ACTION ITEM: Reproduce the listing exactly. Omit pictures.
------ GIVEN DATA ------
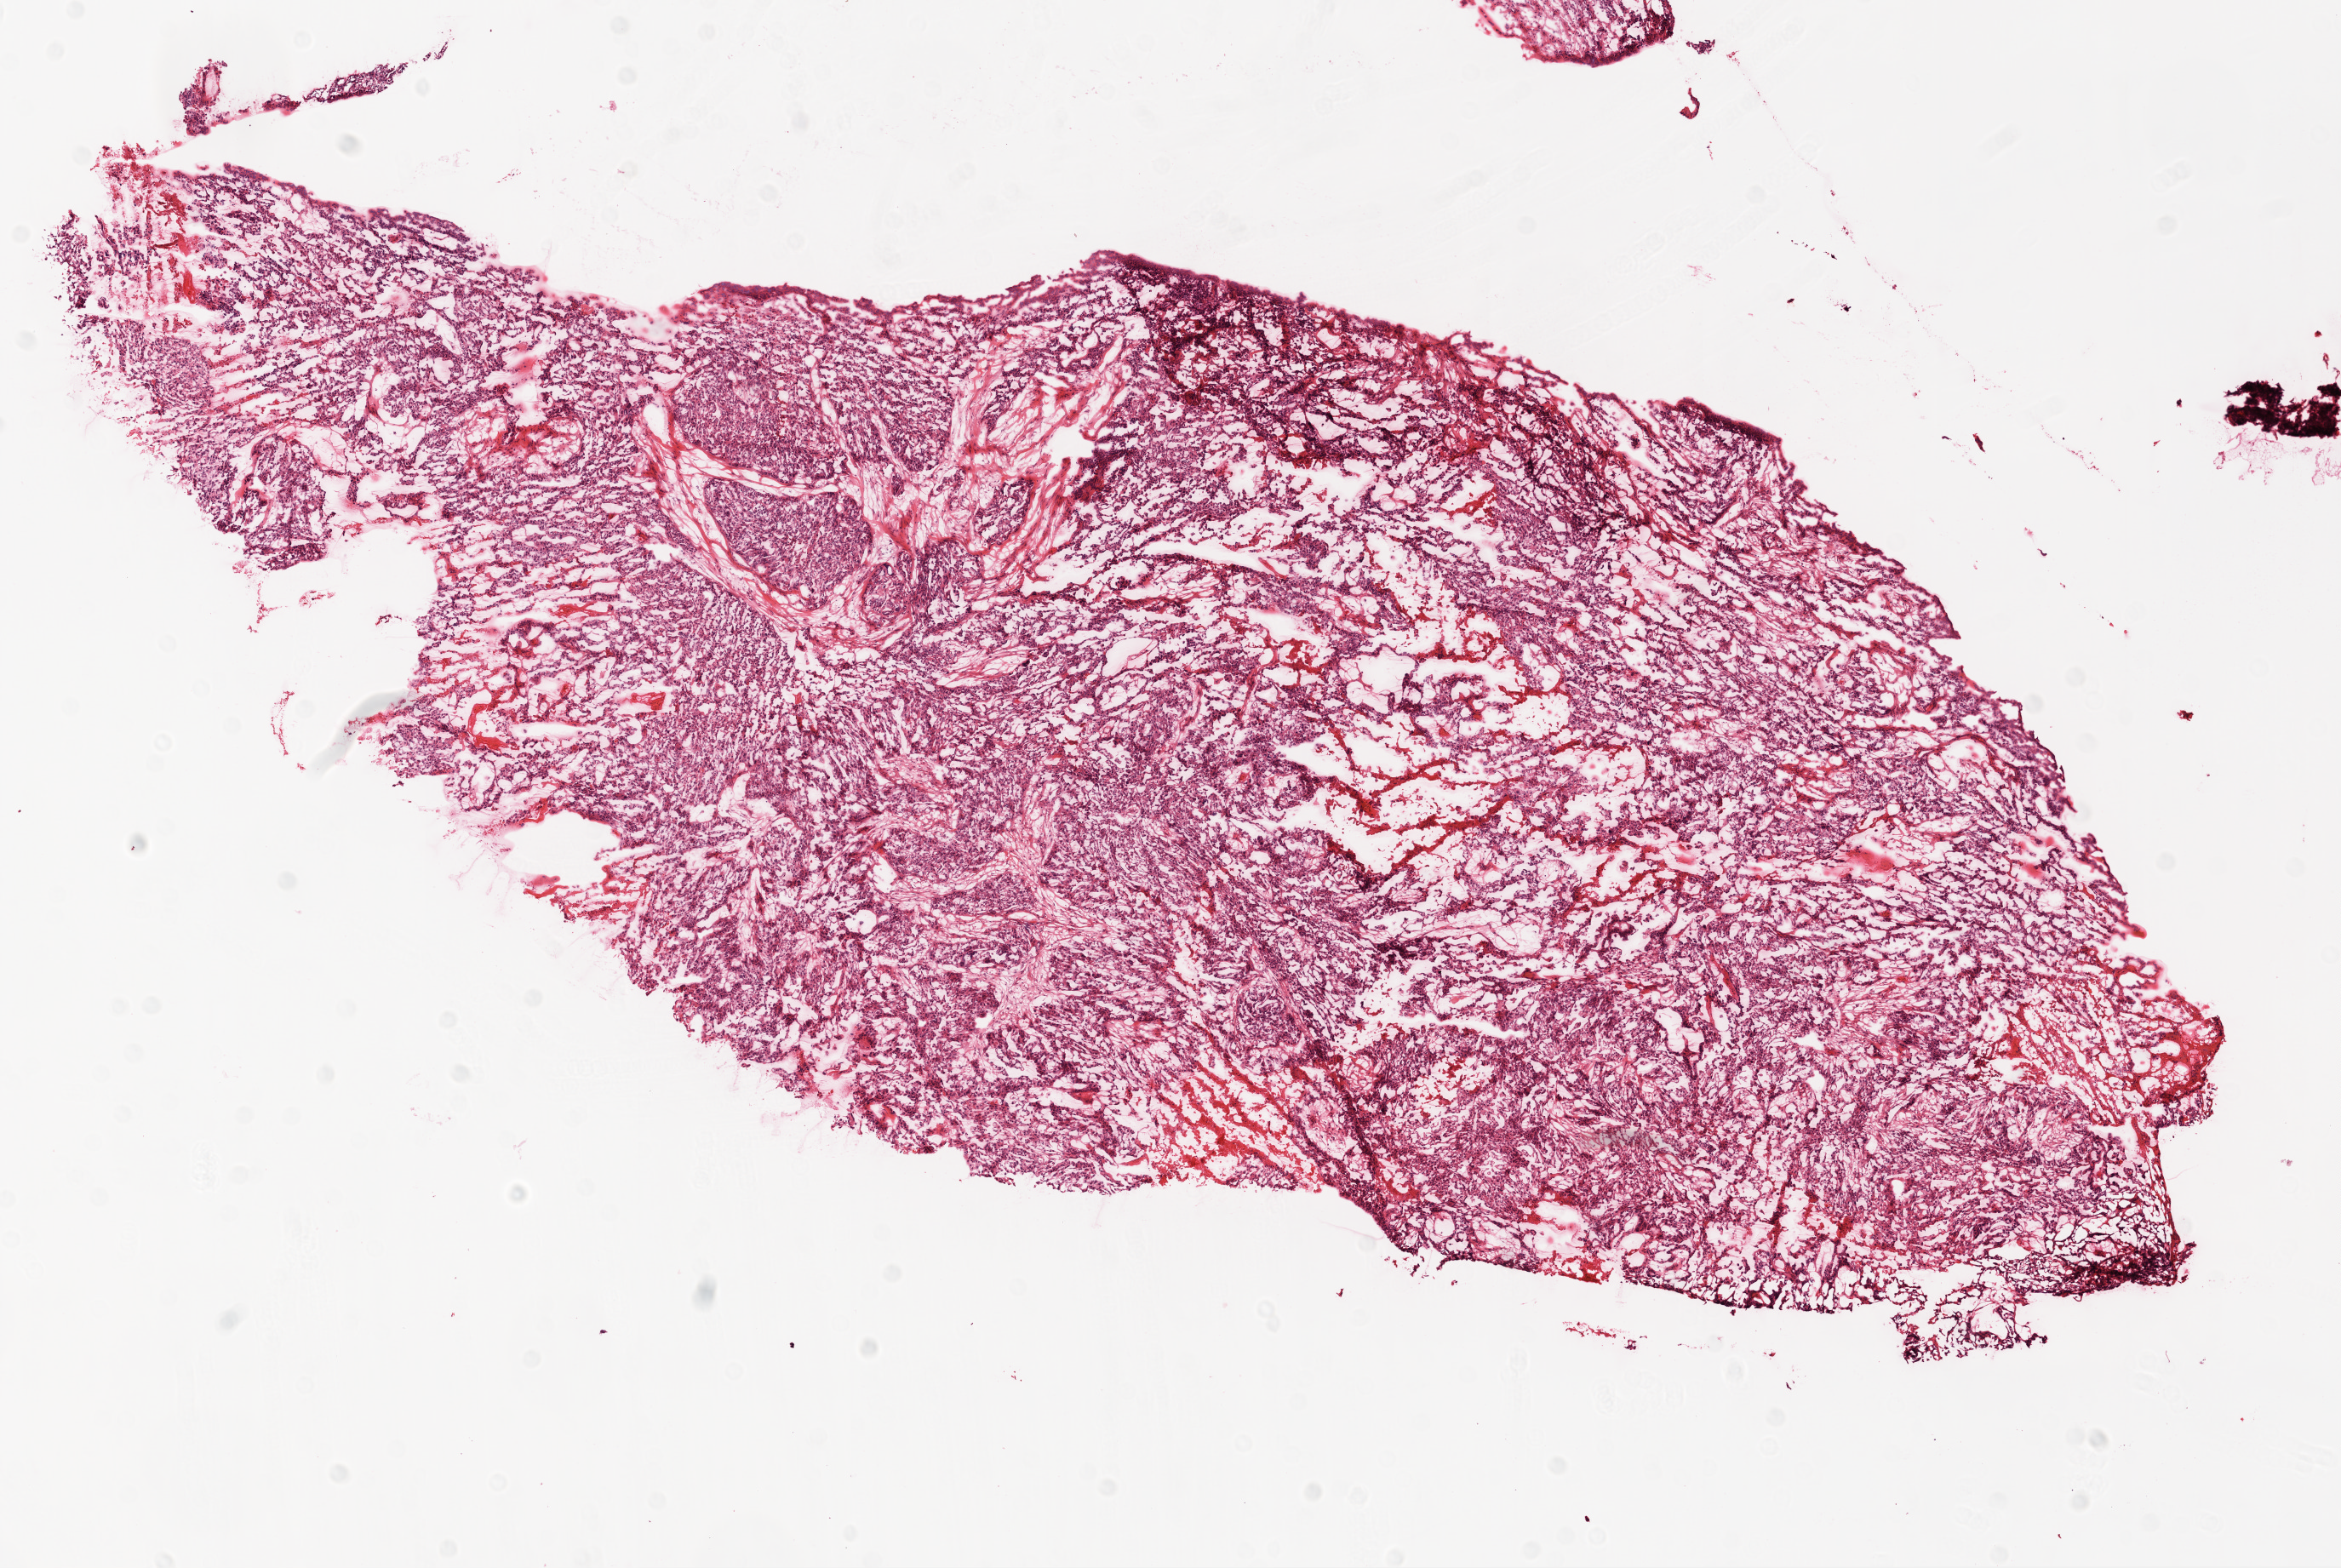
Whole-slide histology image, H&E-stained — low-resolution overview of the scanned area, about 11.0 x 7.4 mm (slide scanned at 20x); frozen section; primary tumour sample from the ovary. Female patient; age at initial diagnosis 53 years. Histologic grade: G2 (moderately differentiated). Slide review estimates, as recorded: tumour cells 80%, tumour nuclei 90%, normal cells 0%, stromal cells 10%, necrosis 10%.
FIGO stage: IIIC. Diagnosis: Serous surface papillary carcinoma.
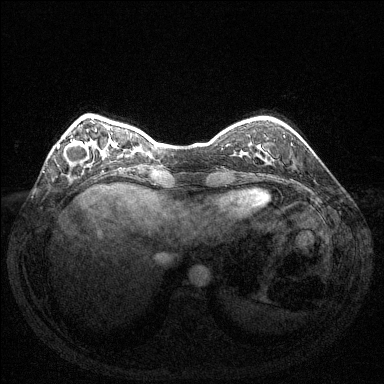
Breast MRI (dynamic contrast-enhanced), one axial slice; position 33 of 144 along the scan axis; dynamic contrast-enhanced series, time point 2 of 6 at this slice position (early post-contrast); 1.5 T; TE 1.6 ms, TR 4.6 ms; 1.2 mm slice thickness; 384 × 384 image matrix, field of view 350 × 350 mm. Female patient.
Outlined on this slice (semi-automatically segmented with operator editing):
- enhancing-tissue mask used for the functional tumour volume (all voxels passing the contrast-enhancement thresholds inside the analysis volume; usually the tumour): bounding box (x1, y1, x2, y2) in pixels: (58, 139, 89, 166)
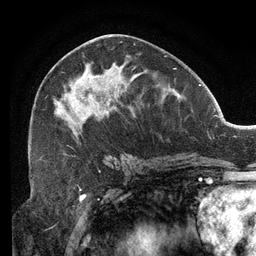
Breast MRI (dynamic contrast-enhanced), one axial slice; position 61 of 134 along the scan axis; cropped to one breast; dynamic contrast-enhanced series, time point 2 of 6 at this slice position (early post-contrast); 3 T; TE 2.7 ms, TR 6.5 ms; 1.2 mm slice thickness; 256 × 256 image matrix. Female patient.
Annotated regions visible in this slice (semi-automatically segmented with operator editing):
- enhancing-tissue mask used for the functional tumour volume (all voxels passing the contrast-enhancement thresholds inside the analysis volume; usually the tumour): bounding box [x1, y1, x2, y2] px = [30, 44, 167, 155]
------
FINAL ANSWER:
Whole-slide histology image, H&E-stained — low-resolution overview of the scanned area, about 11.0 x 7.4 mm (slide scanned at 20x); frozen section; primary tumour sample from the ovary. Female patient; age at initial diagnosis 53 years. Histologic grade: G2 (moderately differentiated). Slide review estimates, as recorded: tumour cells 80%, tumour nuclei 90%, normal cells 0%, stromal cells 10%, necrosis 10%.
FIGO stage: IIIC. Diagnosis: Serous surface papillary carcinoma.
Breast MRI (dynamic contrast-enhanced), one axial slice; position 33 of 144 along the scan axis; dynamic contrast-enhanced series, time point 2 of 6 at this slice position (early post-contrast); 1.5 T; TE 1.6 ms, TR 4.6 ms; 1.2 mm slice thickness; 384 × 384 image matrix, field of view 350 × 350 mm. Female patient.
Outlined on this slice (semi-automatically segmented with operator editing):
- enhancing-tissue mask used for the functional tumour volume (all voxels passing the contrast-enhancement thresholds inside the analysis volume; usually the tumour): bounding box (x1, y1, x2, y2) in pixels: (58, 139, 89, 166)
Breast MRI (dynamic contrast-enhanced), one axial slice; position 61 of 134 along the scan axis; cropped to one breast; dynamic contrast-enhanced series, time point 2 of 6 at this slice position (early post-contrast); 3 T; TE 2.7 ms, TR 6.5 ms; 1.2 mm slice thickness; 256 × 256 image matrix. Female patient.
Annotated regions visible in this slice (semi-automatically segmented with operator editing):
- enhancing-tissue mask used for the functional tumour volume (all voxels passing the contrast-enhancement thresholds inside the analysis volume; usually the tumour): bounding box [x1, y1, x2, y2] px = [30, 44, 167, 155]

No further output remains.